J’aime Joséphine Bacon*. Nous sommes nombreux à l’aimer.
Je suis un de ses lecteurs et non un spécialiste de son œuvre. Comment prétendre tout savoir de la voix intime et impérieuse d’une poète ?
Peut-on encore simplement aimer et se tenir loin des discours qui pèsent sur les poèmes et empêchent de les voir ?
Joséphine Bacon appartient à cette catégorie de poètes qui accueillent les lecteurs comme des égaux. Elle ne cherche pas l’adulation.
Elle a créé, sans le vouloir, un cercle de la parole autour de son œuvre. Cette méthode ancestrale de discussion, utilisée notamment dans la culture amérindienne, me semble une métaphore très riche de l’expérience poétique.
La poète fait partie du cercle. Elle n’est pas sur scène, au-dessus des spectateurs, sous le feu aveuglant des projecteurs, sa voix amplifiée par le microphone, à attendre les applaudissements.

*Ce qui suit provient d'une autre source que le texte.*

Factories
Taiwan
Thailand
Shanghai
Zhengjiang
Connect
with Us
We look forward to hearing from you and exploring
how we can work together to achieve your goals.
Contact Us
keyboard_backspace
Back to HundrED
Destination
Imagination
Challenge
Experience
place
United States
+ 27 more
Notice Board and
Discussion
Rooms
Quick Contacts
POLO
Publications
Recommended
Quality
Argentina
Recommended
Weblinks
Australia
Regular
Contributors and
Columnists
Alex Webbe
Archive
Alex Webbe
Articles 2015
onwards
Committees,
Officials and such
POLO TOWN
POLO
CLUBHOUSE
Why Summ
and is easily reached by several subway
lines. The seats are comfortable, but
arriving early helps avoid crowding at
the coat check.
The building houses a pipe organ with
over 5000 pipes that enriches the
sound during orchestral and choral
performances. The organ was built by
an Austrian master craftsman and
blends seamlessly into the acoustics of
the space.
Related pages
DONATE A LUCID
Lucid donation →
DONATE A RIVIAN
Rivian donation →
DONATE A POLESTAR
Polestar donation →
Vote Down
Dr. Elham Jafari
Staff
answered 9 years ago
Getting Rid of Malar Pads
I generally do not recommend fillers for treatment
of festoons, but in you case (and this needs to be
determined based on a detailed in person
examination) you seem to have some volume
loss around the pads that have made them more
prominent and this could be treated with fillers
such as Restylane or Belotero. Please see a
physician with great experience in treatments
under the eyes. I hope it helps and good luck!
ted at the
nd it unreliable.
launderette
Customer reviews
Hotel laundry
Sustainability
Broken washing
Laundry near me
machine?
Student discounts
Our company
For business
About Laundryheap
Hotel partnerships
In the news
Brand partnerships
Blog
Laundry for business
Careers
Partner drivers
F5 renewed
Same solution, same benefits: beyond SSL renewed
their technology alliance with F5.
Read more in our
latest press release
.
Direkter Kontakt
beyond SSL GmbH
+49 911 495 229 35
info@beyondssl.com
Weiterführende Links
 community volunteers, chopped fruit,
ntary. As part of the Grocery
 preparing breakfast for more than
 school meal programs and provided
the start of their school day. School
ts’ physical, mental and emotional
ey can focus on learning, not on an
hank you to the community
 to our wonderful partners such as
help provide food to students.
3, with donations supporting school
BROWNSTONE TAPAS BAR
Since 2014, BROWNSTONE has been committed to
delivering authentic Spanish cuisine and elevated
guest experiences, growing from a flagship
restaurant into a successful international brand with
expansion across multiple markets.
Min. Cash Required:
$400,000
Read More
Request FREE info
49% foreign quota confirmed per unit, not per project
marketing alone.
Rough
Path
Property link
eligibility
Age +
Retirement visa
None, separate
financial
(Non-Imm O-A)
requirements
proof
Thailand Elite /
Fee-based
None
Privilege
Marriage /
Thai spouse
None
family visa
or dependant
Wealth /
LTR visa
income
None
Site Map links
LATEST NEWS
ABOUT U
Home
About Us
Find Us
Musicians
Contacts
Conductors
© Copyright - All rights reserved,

Elle tend plutôt le bâton de la parole à l’autre. Je lui ai donc écrit un petit poème.
À Joséphine
j’ignore si la poésie
est une demeure
ou simplement la pluie qui tombera demain
mais ce matin sur ma table de cuisine
vos livres se posent
près d’un rayon de soleil
qu’une mouche grignote
il fait plus mémoire ici
que dans n’importe quel journal du jour
j’ouvre un de vos recueils
j’ai à nouveau devant moi votre visage
et sa clarté de fougères
jamais je ne reviens bredouille de votre regard
j’aime le feuillage rieur de votre voix
où se mêlent lumières batailleuses
et nuages tranquilles
votre sourire
j’en remonte un plein sac de vent
pour les mots à venir
je connais un peu
le feu de votre nom
et de vos ancêtres
vous écrivez souvent
avec les os du caribou
mais d’où viennent les branches
qui traversent les âges
vous élevez ici une épinette là une maison
un peu d’ombre pour nourrir les hiboux
ce matin j’existe ailleurs que dans la foule
où les têtes et les cris dépassent
j’ai mille ans
et le souvenir d’un alphabet lointain
tournant les pages
je n’en finis plus de boire à même les images
parfois vous donnez à lire
le revers d’un oiseau
qui graffigne les vitres
j’aime cette légère cassure du monde
j’ouvre alors les châssis
quelque part les cloches se déplient dans l’air
vos poèmes continuent
on ne saurait palper plus vraie présence
ce matin votre voix déplace le paysage
je vous le prédis Joséphine
les montagnes apprendront vos poèmes
on entendra les tambours et les rêves
les mousses les lichens les rivières et les lacs
de nouveau se mettront à parler
on dira votre nom
pour voir l’autre côté des choses
* Joséphine Bacon est une poète innue originaire de Pessamit. Réalisatrice et parolière, elle est considérée comme une auteure phare du Québec. Elle a travaillé comme traductrice-interprète auprès des aînés, ceux et celles qui détiennent le savoir traditionnel et, avec sagesse, elle a appris à écouter leur parole. Elle a entre autres publié, chez Mémoire d’encrier, Uiesh/Quelque part (2018), Un thé dans la toundra/Nipishapui nete mushuat (2013) et Bâtons à message/Tshissinuatshitakana (2009).